◆ SELECTED EXCERPT:
Electric Dipole

So far, you have looked at the field produced by a single point charge and by collections of charges in general arrangements. But nature has a favourite charge configuration that shows up everywhere, from water molecules to radio antennas: a pair of equal and opposite charges sitting close together. This arrangement is called an electric dipole, and it produces a field with some beautifully distinctive features.

What Is an Electric Dipole?

Take a charge $+q$ and a charge $-q$ and place them a fixed distance $2a$ apart. That is an electric dipole. A few things to note right away:

The line connecting the two charges defines a natural axis, called the dipole axis.
By convention, the direction along this axis runs from $-q$ toward $+q$ . This is the direction we will call $\hat{\mathbf{p}}$ .
The point exactly midway between the two charges is the centre of the dipole.
The total charge is zero ( $+q + (-q) = 0$ ), but this does not mean the field is zero. Because the charges are separated in space, their individual fields do not perfectly cancel at most locations.

Chart understanding data
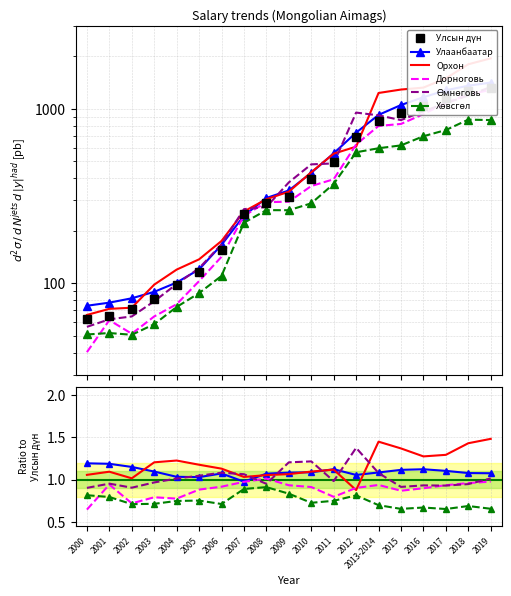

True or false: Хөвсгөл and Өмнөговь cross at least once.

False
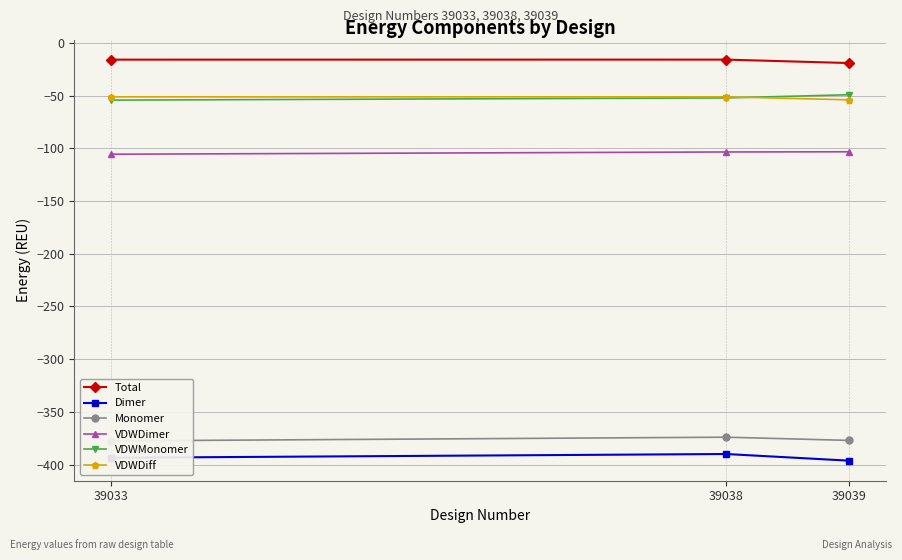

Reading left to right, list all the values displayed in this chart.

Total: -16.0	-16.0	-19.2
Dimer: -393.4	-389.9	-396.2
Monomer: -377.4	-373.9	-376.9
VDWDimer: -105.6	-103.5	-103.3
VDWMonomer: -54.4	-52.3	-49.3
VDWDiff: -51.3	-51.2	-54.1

◆ WHAT YOU ARE ASKED TO DO: Reproduce the electric dipole passage from "Take a charge" up to and including "the dipole axis.", changing "natural axis" to "reference axis".

◆ REPLY TO THE EXERCISE:
Take a charge $+q$ and a charge $-q$ and place them a fixed distance $2a$ apart. That is an electric dipole. A few things to note right away:

The line connecting the two charges defines a reference axis, called the dipole axis.